The public beta release of Windows 7, Microsoft’s follow up to Windows Vista, has been out for a few weeks now and I recently began testing a couple of initial installations. Microsoft has released both 32-bit and 64-bit versions for testing and evaluation with a targeted release date for the final version slated for “later this year.”
After performing uneventful fifty minute installations on two different computers it was time get some hands on experience. If a first impression is any indication Windows 7 is a very slick product. To get a better feel for Windows 7 in a real world situation I installed the 32-bit version on two older systems, an HP Compaq xw4200 Workstation and a Dell 4700C small footprint desktop system. The thinking here was that these systems would be good tests to see how feasible it would be to upgrade older computers to Windows 7 and not limit the new operating system to new computers where it would come pre-installed.
Windows 7 – Some Background On Installation
The HP computer used for testing is equipped with a 3.0 GHz Pentium 4 CPU, 2 GB of RAM, an ATI FireGL V3100 graphics adapter with 128MB of RAM and an 80 GB SATA hard disk drive. The Dell 4700C is equipped with a 2.8 GHz Pentium 4 CPU, 1 GB of RAM, basic Intel 910 GL graphics chip set and an 80 GB hard disk drive.
The beta release of Windows 7 is comparable to the Ultimate version of Vista in that it has all the various operating system components that would be included in the Home Premium and Business versions plus a few other bells and whistles. The installations went smoothly with a few additional Windows updates and some updated hardware drivers to download and install to complete the process.
Although this is still a beta test version, Windows 7 seems very stable. The thing that impressed me the most is how well it performed on these older computers, especially a computer with only 1 GB of RAM. I have not been a big fan of Windows Vista and have seen firsthand how slowly Vista can perform with only 1 GB of RAM. This was not the case with Windows 7.
Initial testing of Windows 7 indicates that Microsoft has taken the criticism of Vista to heart and substantially improved the operating system’s performance. The overall interface also seems cleaner and less cluttered. A number of new utilities have been added and the infamous User Account Control (UAC) mechanism has been modified so that it can be less intrusive without being totally disabled. There is now a 4-position UAC slider control to adjust its settings rather than simply turning it off as many people did with Windows Vista.
A strong complaint I had with Vista is that Microsoft had taken some basic functions that were very easy to access within Windows XP and hidden them or buried them under layers of menus. Much of this has been cleared up in Windows 7 and a number of steps have been taken to make the whole environment easier to use, administer, and maintain.

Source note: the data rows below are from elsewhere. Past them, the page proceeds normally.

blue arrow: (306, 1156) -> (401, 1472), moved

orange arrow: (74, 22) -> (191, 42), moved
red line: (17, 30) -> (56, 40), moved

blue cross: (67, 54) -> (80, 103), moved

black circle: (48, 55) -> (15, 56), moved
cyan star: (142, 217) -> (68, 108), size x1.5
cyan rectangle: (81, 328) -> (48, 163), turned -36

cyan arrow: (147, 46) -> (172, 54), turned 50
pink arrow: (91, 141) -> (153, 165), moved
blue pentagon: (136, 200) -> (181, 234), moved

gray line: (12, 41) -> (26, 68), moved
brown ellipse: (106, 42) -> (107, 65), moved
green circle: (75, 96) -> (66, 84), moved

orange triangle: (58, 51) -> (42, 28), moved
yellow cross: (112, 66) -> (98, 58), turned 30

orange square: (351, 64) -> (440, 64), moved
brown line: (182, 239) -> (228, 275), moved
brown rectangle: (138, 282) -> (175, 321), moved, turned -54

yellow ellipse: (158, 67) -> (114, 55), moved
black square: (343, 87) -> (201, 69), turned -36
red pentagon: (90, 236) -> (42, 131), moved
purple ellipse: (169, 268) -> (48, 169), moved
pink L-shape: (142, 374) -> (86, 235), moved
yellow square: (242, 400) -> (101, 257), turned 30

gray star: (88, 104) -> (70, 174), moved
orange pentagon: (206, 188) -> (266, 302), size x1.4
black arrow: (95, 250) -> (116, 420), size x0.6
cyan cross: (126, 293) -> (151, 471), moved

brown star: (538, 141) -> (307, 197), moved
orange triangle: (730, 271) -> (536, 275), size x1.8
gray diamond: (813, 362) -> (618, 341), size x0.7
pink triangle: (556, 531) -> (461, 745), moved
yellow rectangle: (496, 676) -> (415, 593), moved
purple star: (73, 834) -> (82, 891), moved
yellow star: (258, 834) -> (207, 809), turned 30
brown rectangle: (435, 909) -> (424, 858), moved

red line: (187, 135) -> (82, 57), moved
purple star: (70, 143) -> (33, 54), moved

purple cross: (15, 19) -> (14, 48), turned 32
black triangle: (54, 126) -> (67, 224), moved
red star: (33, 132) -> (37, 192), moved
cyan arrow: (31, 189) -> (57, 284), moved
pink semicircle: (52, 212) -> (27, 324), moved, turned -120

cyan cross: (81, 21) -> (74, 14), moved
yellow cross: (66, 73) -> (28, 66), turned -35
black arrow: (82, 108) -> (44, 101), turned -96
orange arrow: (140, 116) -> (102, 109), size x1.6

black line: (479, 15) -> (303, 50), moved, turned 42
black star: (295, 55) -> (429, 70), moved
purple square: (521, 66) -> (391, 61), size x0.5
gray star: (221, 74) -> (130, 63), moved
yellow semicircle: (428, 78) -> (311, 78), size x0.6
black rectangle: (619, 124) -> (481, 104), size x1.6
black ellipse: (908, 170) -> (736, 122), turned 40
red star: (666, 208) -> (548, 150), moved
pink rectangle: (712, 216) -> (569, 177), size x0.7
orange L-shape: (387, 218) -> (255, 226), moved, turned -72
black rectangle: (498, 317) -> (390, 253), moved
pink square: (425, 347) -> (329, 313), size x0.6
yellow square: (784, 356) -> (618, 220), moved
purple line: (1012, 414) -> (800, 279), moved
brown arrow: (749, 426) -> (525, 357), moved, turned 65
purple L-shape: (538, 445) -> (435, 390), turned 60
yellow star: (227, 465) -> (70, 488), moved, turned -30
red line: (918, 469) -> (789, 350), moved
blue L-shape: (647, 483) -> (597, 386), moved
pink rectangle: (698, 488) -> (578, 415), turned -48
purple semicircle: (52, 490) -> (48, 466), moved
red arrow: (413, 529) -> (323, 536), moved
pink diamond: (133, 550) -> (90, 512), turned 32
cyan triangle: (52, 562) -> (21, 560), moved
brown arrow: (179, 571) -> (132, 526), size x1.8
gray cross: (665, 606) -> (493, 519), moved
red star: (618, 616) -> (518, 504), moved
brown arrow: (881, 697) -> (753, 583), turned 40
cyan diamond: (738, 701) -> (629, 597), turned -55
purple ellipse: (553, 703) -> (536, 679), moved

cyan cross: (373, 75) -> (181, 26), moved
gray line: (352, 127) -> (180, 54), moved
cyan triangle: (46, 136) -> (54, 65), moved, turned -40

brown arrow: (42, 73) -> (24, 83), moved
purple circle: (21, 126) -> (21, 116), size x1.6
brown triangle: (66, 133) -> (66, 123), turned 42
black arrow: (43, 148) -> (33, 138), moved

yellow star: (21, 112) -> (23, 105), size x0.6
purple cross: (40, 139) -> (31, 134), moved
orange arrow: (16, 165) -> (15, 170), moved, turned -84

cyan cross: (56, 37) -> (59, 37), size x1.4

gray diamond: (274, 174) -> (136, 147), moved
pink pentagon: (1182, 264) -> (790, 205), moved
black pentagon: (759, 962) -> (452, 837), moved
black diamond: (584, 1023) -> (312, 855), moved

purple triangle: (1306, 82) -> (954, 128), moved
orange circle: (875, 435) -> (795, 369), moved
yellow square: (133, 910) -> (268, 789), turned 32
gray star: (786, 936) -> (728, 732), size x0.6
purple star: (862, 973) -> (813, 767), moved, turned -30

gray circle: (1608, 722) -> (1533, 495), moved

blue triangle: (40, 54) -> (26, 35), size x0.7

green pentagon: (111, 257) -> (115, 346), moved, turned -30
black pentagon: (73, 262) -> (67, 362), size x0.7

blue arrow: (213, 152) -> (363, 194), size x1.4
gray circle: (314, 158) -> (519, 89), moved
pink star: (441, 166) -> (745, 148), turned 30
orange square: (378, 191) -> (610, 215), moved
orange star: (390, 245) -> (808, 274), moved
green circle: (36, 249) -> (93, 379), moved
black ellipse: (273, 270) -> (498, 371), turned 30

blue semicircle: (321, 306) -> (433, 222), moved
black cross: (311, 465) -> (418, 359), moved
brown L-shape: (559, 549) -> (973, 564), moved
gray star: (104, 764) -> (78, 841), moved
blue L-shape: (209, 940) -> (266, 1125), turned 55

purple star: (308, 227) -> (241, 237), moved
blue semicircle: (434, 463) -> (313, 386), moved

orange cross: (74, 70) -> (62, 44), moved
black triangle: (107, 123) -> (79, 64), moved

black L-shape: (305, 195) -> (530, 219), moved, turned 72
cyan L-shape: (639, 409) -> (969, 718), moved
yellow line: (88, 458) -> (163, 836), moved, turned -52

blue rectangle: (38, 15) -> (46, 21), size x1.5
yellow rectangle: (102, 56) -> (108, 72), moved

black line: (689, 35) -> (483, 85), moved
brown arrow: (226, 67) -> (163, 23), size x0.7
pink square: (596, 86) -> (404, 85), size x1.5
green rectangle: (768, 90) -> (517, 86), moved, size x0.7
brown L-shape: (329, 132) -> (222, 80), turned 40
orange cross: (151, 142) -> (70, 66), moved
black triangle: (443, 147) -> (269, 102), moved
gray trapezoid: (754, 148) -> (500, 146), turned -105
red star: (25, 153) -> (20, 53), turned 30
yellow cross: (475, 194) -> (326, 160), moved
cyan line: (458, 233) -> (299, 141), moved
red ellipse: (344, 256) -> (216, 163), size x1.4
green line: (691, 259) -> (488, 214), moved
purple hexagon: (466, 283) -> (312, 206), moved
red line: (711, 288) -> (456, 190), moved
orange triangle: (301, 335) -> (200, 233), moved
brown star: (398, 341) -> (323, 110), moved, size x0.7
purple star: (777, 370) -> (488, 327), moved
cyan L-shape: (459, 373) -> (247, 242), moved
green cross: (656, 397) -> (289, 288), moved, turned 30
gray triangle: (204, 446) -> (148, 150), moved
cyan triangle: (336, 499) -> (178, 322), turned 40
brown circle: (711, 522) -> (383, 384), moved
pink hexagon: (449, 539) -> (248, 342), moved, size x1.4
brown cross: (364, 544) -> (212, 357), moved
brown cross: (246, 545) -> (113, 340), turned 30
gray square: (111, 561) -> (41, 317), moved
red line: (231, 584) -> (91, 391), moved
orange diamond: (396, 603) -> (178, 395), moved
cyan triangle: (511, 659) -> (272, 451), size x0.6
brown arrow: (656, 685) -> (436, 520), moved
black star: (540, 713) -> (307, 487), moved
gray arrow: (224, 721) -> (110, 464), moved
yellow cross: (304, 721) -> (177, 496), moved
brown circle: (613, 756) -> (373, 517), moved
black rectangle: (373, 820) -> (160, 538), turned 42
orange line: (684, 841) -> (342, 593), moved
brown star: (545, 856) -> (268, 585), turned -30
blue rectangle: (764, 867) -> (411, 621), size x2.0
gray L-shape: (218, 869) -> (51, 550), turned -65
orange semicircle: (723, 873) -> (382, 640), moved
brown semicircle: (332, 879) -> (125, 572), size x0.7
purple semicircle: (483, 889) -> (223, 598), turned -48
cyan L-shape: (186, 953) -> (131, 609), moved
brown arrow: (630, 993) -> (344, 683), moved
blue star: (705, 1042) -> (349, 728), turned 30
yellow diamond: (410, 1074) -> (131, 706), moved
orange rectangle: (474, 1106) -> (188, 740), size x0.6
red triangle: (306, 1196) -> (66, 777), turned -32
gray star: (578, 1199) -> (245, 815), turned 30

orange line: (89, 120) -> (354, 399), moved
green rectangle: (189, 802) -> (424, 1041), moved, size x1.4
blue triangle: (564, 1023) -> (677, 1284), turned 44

From a nuts-and-bolts perspective the new Resource Monitor included in Windows 7 is outstanding. With tabs for Overview, CPU, Memory, Disk and Network, this utility is a major leap over the version in Vista. XP has no tool that is comparable to the Resource Monitor.
Looking Ahead for Windows 7
This is just a limited first take on Windows 7 and it has been very positive so far. I’ll have more insights after digging into Microsoft’s new operating system more over the next several weeks. Hopefully, by the time Windows 7 officially ships Microsoft and the numerous hardware manufacturers will also have been able to resolve the various frustrating hardware driver issues that still continue to show up periodically with Vista.
The Windows 7 beta also includes the beta version of Internet Explorer 8. Initial impressions of IE 8 are also quite positive and there will also be more about that in a future post.
Other Takes On the Upcoming Windows 7
For a more in-depth analysis of running Windows 7 on limited hardware resources check out Ed Bott’s excellent piece in his ZD Net blog: “How well does Windows 7 handle 512MB?”
Walt Mossberg’s article in the Wall Street Journal, “Even in Test Form, Windows 7 Leaves Vista in the Dust” also provides some helpful insights on Microsoft’s big step to move beyond Vista.